As they do on Easter morning to announce the resurrection of Jesus Christ, a few trumpets blow at the beginning of Lent to call the people of God together for the annual forty-day fast. Lent is that peculiar period of the year when those who are most dedicated to the faith observe the rigors - public and private - associated with this sacred season that is connected to Good Friday and Easter, the very heart of the gospel and our salvation. But the trumpets sound, whether or not we hear them, and they call us to life in the Kingdom of God.

In their book, Life Extension: A Practical Scientific Approach (Adding years to your life and life to your years), Durk Pearson and Sandy Shaw quote, as their first word (between the dedication and the table of contents), Bernard Strehler: "I hate death." They make it patently clear that they have patterned their lives on the research they have done in this field; they state that they expect to live long, healthy, and productive lives. But they write: "We don’t really know how long we might live because tests capable of providing this information have not yet been devised ... The future arrives sooner or later for all of us, but we can reap benefits from developing technologies sooner if we are prepared."1 No matter how long life may be extended, sooner or later we all have to die. Lent deals with the manner in which life is extended for all time through the death and resurrection of Jesus Christ. That’s why we need to cock our ears and listen intently for the trumpet call that marks the beginning of this forty-day fast that spills over, through Good Friday and Easter, into the fifty-day celebration of Jesus’ resurrection and the new life.

The traditional gospel for Ash Wednesday, Matthew 6:1-6, 16-21, puts the notes of the trumpet’s call in terms of long-established Lenten discipline? - almsgiving, prayer, and fasting. In different ways, each of these seems terribly out of date in contemporary life. Almsgiving? Our churches teach people about Christian stewardship, not "almsgiving." Prayer? Isn’t an hour of worship enough on Sunday morning? And fasting? Why even broach this subject, even during Lent? A colleague’s wife, recently returned from a year’s sabbatical in Europe, said that the most startling thing about their reintroduction into American life and culture was the overabundance of really fat people. There’s not much fasting here, is there? And Lent is not likely to change things for very many of us, I’m afraid.

The ancient discipline to which the trumpet calls us still has merit and meaning; its merit has nothing to do with gaining rewards for our action, and its meaning emerges as the depths of life are explored. How fortunate that Jesus spoke first of almsgiving in this section of the Sermon on the Mount. Those who are aware of the millions of poor and desolate people in this world - and do something about poverty and oppression by sharing their wealth and themselves with such people - will certainly avoid the spiritual quicksand of Lenten discipline that is concerned primarily, or only, with one’s own spiritual welfare and life. Being rich, in contrast to the state of most people on earth, is a blessing if we share our wealth with others.

A few years ago, and shortly before his death, I met the long-time missionary-theologian, Thomas Coates, during an extended stay in Hong Kong. He had given his life to work among the Chinese and had come to be known as "the Lutheran theologian of the Orient." A kindly man at all times, I discovered that he could gently prod a lecturer to get at some missed or deeper meaning. Just recently, I read one of his many books - this one The Parables for Today - in which he said:

It is not a sin to be rich. It is a sin to misuse one’s riches. And, obviously, material wealth involves many temptations that are unknown to the person with a modest bank account, or none at all.

──────

* TASK STATEMENT *
Copy word for word the passage of the Lent sermon above between "It is not a" and "none at all.", inclusive.

* DATA SHOWN *
──────

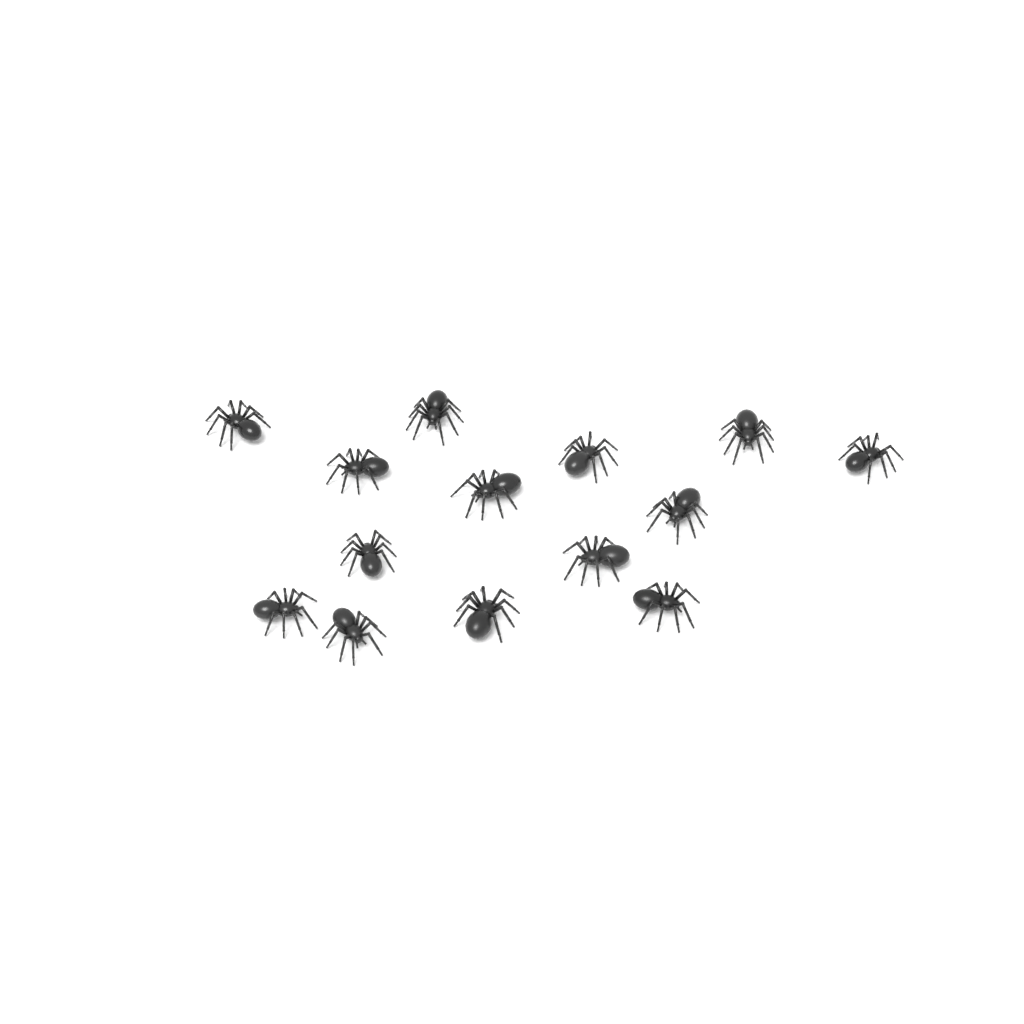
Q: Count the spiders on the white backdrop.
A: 14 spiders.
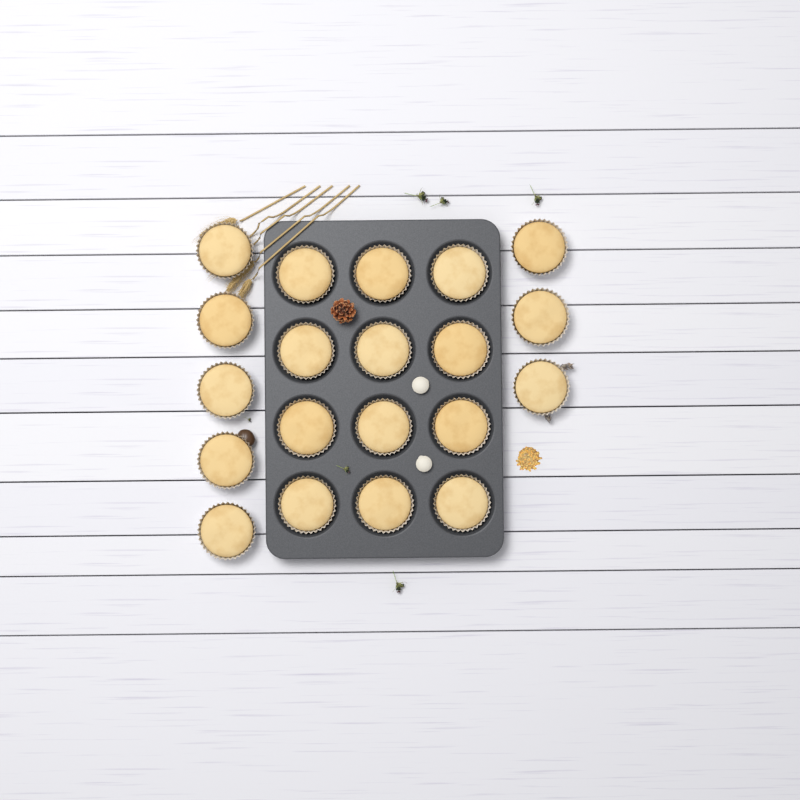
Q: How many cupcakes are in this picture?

──────

* THE RESULT *
It is not a sin to be rich. It is a sin to misuse one’s riches. And, obviously, material wealth involves many temptations that are unknown to the person with a modest bank account, or none at all.